OpenMPI: The OpenMPI compilers for MPI compiled against the cuda compilers. This is necessary to use if software that uses both MPI and GPU acceleration.
Note: be sure to check which version(s) of cuda are compatible with the software that is being used.
Software Name | Available Verions |
---|---|
cuda 11 | 11.8.0, 11.5.0, 11.4.0, 11.3.1, 11.0.3, 11.0.1 |
cuda 10 | 10.2.89, 10.1.243, 10.0.130 |
cuda legacy versions (<10.0) | 9.2, 9.2.88, 9.0, 8.0.61, 8.0, 7.5.18, 7.0, 6.5.14, 6.0 |
cudnn | cuda11-8.4.1.50, cuda10-7.5.0.56, 8.2.4.15-11.4 |
openmpi | 4.1.3+cuda11.6.2-mpirun, 4.1.3+cuda11.6.2 |
In addition to these, many programming languages are able to use one or more GPUs.
- Python
- Matlab
- Julia
- C++ (using Cuda or OpenACC)
- Fortran (using Cuda or OpenACC)
- C (using Cuda or OpenACC)
Setting up a TensorFlow GPU Environment¶
Some software, especially with python, requires setting up the environment in a specific way.

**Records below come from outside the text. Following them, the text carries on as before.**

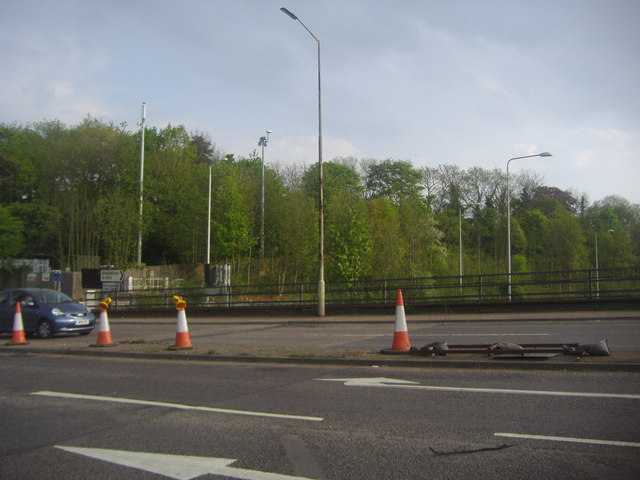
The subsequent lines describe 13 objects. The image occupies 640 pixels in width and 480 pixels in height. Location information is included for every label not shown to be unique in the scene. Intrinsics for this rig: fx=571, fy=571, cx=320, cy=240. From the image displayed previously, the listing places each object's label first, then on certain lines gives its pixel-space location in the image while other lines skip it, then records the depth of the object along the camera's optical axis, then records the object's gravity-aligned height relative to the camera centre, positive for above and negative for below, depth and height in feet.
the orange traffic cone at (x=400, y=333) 33.22 -4.11
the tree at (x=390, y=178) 222.89 +34.24
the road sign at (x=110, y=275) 106.01 -2.17
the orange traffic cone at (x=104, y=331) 43.83 -5.35
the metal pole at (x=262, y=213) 159.94 +14.08
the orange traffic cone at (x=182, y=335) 40.16 -5.13
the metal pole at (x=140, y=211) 135.33 +12.46
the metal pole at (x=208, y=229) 129.80 +7.76
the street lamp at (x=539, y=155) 99.04 +19.07
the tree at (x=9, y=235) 149.89 +7.59
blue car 56.24 -5.01
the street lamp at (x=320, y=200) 74.98 +8.63
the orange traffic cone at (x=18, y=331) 48.98 -5.85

For python programs that can use GPU, such as TensorFlow, this is best done using a conda environment.
The steps to set up a conda environment for TensorFlow is shown below:
- request an interactive session with a GPU node
srun -t 01:00:00 -p gpu-preempt --gpus=1 --mem=16G --pty /bin/bash
- load modules
module load miniconda/22.11.1-1
module load cuda/11.4.0
module load cudnn/cuda11-8.4.1.50
- create the environment
conda create --name TensorFlow-env python=3.9
Note: TensorFlow 2 requires a python version of at least 3.9
conda activate TensorFlow-env
pip install TensorFlow
pip install tensorrt
conda install ipykernel
Note: if you do not request enough memory, TensorRT will fail to install
- Add environment to Jupyter
python -m ipykernel install --user --name TensorFlow-env --display-name="TensorFlow-Env"

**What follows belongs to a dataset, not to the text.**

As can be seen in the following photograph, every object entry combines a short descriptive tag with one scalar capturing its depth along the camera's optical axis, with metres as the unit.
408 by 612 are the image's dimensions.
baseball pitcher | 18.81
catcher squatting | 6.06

After completing these steps, a new kernel with the name "TensorFlow-Env" will be shown with new Open OnDemand sessions
Troubleshooting with GPUs¶
To view ongoing GPU processes, the nvidia-smi pmon
command can be used.
If you are getting error messages, please be sure to add the following command to your scripts in order to know which GPU is being used.
nvidia-smi -L
If there is a CUDA_ERROR_OUT_OF_MEMORY, a GPU with more available VRAM may be necessary, or the code being run should be modified to reduce the memory usage.